Pre-procedural covariates included biological sex, race, BMI, ASA classification, encounter type, procedure type, and procedure indication. Intra-procedural covariates included procedure duration and procedure interventions. The race variable was collapsed to Black vs. non-Black due to too few patients noted in the race categories of other and unknown.

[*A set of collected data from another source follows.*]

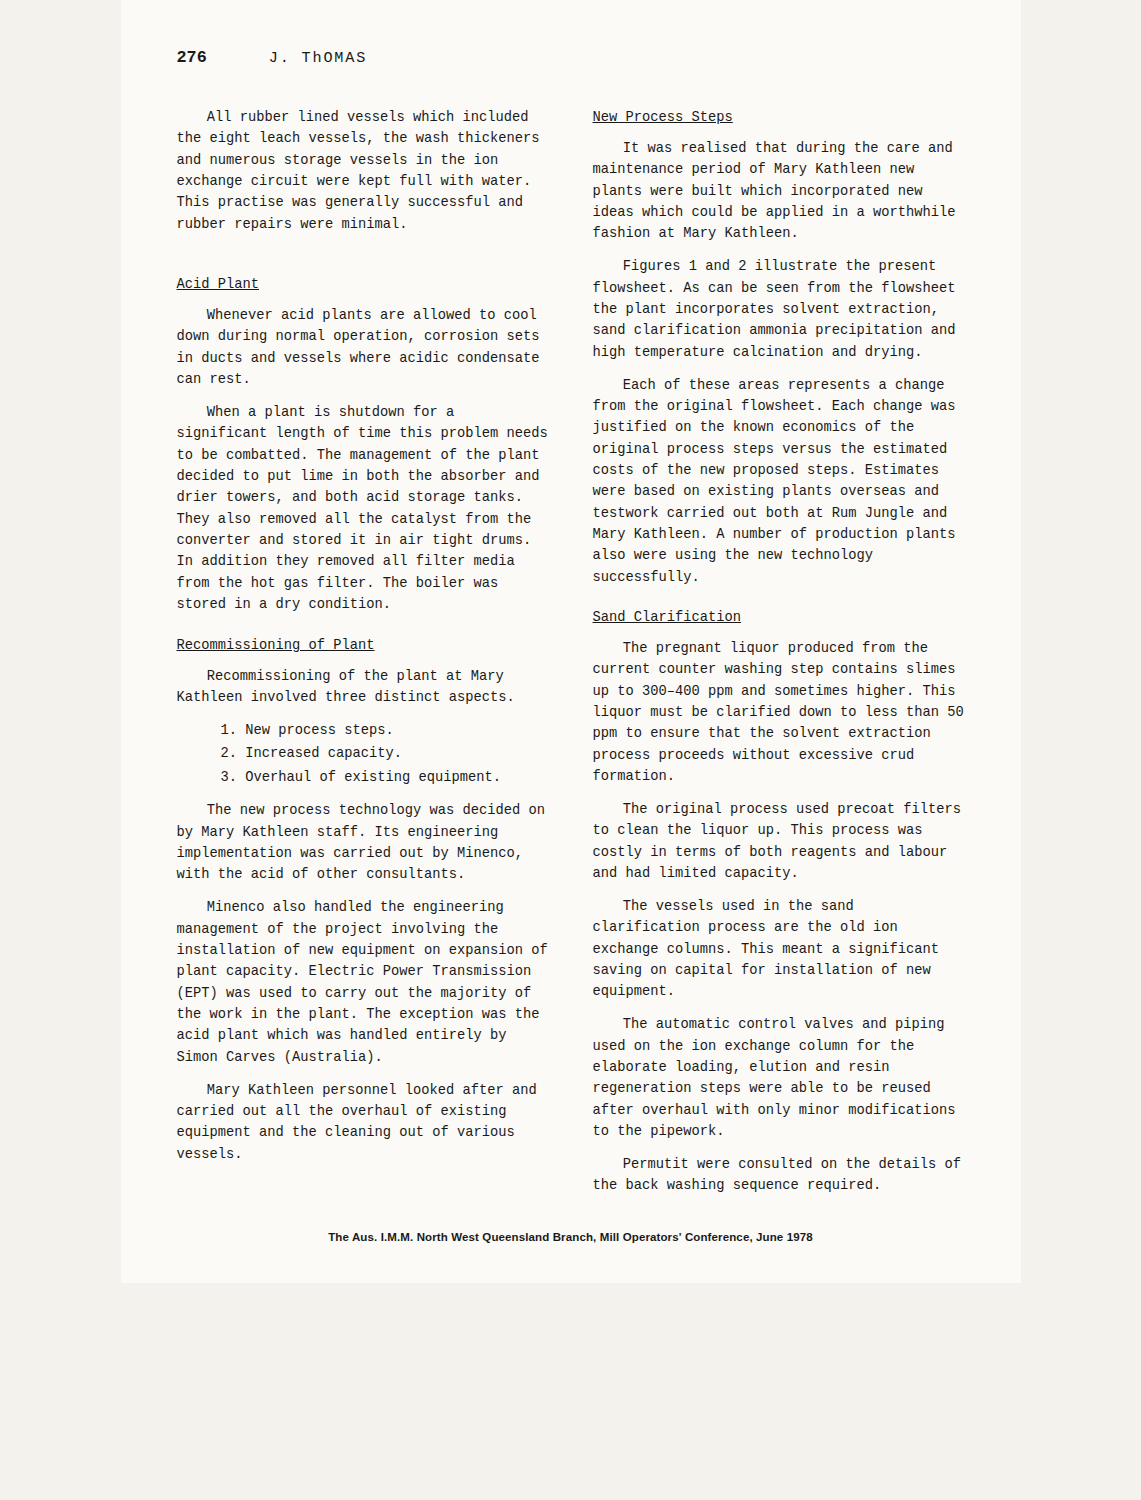276 J. ThOMAS
All rubber lined vessels which included the eight leach vessels, the wash thickeners and numerous storage vessels in the ion exchange circuit were kept full with water. This practise was generally successful and rubber repairs were minimal.
Acid Plant
Whenever acid plants are allowed to cool down during normal operation, corrosion sets in ducts and vessels where acidic condensate can rest.
When a plant is shutdown for a significant length of time this problem needs to be combatted. The management of the plant decided to put lime in both the absorber and drier towers, and both acid storage tanks. They also removed all the catalyst from the converter and stored it in air tight drums. In addition they removed all filter media from the hot gas filter. The boiler was stored in a dry condition.
Recommissioning of Plant
Recommissioning of the plant at Mary Kathleen involved three distinct aspects.
New process steps.
Increased capacity.
Overhaul of existing equipment.
The new process technology was decided on by Mary Kathleen staff. Its engineering implementation was carried out by Minenco, with the acid of other consultants.
Minenco also handled the engineering management of the project involving the installation of new equipment on expansion of plant capacity. Electric Power Transmission (EPT) was used to carry out the majority of the work in the plant. The exception was the acid plant which was handled entirely by Simon Carves (Australia).
Mary Kathleen personnel looked after and carried out all the overhaul of existing equipment and the cleaning out of various vessels.
New Process Steps
It was realised that during the care and maintenance period of Mary Kathleen new plants were built which incorporated new ideas which could be applied in a worthwhile fashion at Mary Kathleen.
Figures 1 and 2 illustrate the present flowsheet. As can be seen from the flowsheet the plant incorporates solvent extraction, sand clarification ammonia precipitation and high temperature calcination and drying.
Each of these areas represents a change from the original flowsheet. Each change was justified on the known economics of the original process steps versus the estimated costs of the new proposed steps. Estimates were based on existing plants overseas and testwork carried out both at Rum Jungle and Mary Kathleen. A number of production plants also were using the new technology successfully.
Sand Clarification
The pregnant liquor produced from the current counter washing step contains slimes up to 300–400 ppm and sometimes higher. This liquor must be clarified down to less than 50 ppm to ensure that the solvent extraction process proceeds without excessive crud formation.
The original process used precoat filters to clean the liquor up. This process was costly in terms of both reagents and labour and had limited capacity.
The vessels used in the sand clarification process are the old ion exchange columns. This meant a significant saving on capital for installation of new equipment.
The automatic control valves and piping used on the ion exchange column for the elaborate loading, elution and resin regeneration steps were able to be reused after overhaul with only minor modifications to the pipework.
Permutit were consulted on the details of the back washing sequence required.
The Aus. I.M.M. North West Queensland Branch, Mill Operators' Conference, June 1978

To balance covariates, we first generated propensity scores for the probability that a patient would undergo endoscopy on the same day as HD compared to 1–2 days post-HD. Two propensity scores were generated using logistic regression. The first propensity score was based on pre-procedural covariates alone (Model 1). The second propensity score included both pre- and intra-procedural covariates (Model 2). Propensity scores were rounded to the hundredth decimal point and extreme values less than 0.01 or greater than 0.99 were capped at these thresholds to avoid over-weighting outliers (three records met this criteria). The primary analysis utilized the GEE model incorporated with inverse probability treatment weighting (IPTW) [18] logistic regression to compute odds ratios (OR) with 95% confidence intervals (CI); the balance of covariate distributions were analyzed with standardized mean differences (SMDs) [19] with a SMD ≤ 0.1 representing good balance. For covariates with SMD values greater than 0.11 (i.e. sex, race, ASA class, encounter type, procedure indication (screening/surveillance and GI bleed/anemia), procedure intervention (biopsy), and procedure type), we tested for confounding of the association of endoscopy day with the outcomes of interest by adding each variable separately to the IPTW logistic regression model.

A secondary analysis compared 0 vs. 1 day post-HD, an additional set of propensity scores was generated and analyzed following the same protocol.

We conducted a sensitivity analysis limited to patients with ASA classification 3 and inpatient encounter type. The propensity scores were re-derived for these subgroups and the process of testing for residual confounding was repeated. To assess for the potential impact of unmeasured confounders, we computed the E-value [20, 21].